WHAT THIS TASK INVOLVES →
Give back the entries exactly, ending with the "Section 1798.83), California" line.

*** DATA SUPPLIED ***

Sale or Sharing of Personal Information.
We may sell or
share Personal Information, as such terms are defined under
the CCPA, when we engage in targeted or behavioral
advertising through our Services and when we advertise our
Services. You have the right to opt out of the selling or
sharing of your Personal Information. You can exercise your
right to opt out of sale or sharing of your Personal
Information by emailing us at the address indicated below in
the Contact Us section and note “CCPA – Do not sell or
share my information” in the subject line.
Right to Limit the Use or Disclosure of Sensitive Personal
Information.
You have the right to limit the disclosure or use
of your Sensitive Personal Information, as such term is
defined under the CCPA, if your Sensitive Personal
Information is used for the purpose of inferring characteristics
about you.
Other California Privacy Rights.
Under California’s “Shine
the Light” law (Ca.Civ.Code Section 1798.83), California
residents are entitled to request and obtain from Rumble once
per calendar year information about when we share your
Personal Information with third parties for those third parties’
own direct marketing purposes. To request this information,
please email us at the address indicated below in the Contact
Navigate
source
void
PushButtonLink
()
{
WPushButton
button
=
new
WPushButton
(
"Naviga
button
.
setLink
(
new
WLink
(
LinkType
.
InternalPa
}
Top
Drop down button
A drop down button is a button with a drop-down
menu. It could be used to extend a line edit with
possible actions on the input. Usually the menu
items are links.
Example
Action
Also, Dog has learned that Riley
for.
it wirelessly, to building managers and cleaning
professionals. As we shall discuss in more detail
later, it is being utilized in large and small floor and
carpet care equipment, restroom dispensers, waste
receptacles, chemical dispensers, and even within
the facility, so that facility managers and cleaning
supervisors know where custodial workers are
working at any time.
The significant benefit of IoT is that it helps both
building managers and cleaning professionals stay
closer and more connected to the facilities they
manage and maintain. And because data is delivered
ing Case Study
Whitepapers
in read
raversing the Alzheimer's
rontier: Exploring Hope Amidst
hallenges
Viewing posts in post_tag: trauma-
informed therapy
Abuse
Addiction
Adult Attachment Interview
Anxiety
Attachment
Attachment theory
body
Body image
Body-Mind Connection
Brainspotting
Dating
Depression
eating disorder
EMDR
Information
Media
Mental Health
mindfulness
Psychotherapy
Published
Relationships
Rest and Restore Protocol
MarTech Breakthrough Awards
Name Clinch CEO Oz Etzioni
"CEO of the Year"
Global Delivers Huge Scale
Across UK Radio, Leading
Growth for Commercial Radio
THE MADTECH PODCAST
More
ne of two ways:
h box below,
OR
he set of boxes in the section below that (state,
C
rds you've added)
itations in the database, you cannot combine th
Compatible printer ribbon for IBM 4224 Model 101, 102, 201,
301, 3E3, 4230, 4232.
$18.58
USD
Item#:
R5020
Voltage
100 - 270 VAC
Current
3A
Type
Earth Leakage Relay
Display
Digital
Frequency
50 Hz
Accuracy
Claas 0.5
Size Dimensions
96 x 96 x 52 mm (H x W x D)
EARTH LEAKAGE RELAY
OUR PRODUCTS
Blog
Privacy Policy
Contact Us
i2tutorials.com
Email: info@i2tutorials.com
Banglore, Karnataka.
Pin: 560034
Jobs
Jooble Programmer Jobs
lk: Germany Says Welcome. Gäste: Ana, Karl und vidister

*** End of DATA SUPPLIED ***

WRITTEN RESPONSE →
Sale or Sharing of Personal Information.
We may sell or
share Personal Information, as such terms are defined under
the CCPA, when we engage in targeted or behavioral
advertising through our Services and when we advertise our
Services. You have the right to opt out of the selling or
sharing of your Personal Information. You can exercise your
right to opt out of sale or sharing of your Personal
Information by emailing us at the address indicated below in
the Contact Us section and note “CCPA – Do not sell or
share my information” in the subject line.
Right to Limit the Use or Disclosure of Sensitive Personal
Information.
You have the right to limit the disclosure or use
of your Sensitive Personal Information, as such term is
defined under the CCPA, if your Sensitive Personal
Information is used for the purpose of inferring characteristics
about you.
Other California Privacy Rights.
Under California’s “Shine
the Light” law (Ca.Civ.Code Section 1798.83), California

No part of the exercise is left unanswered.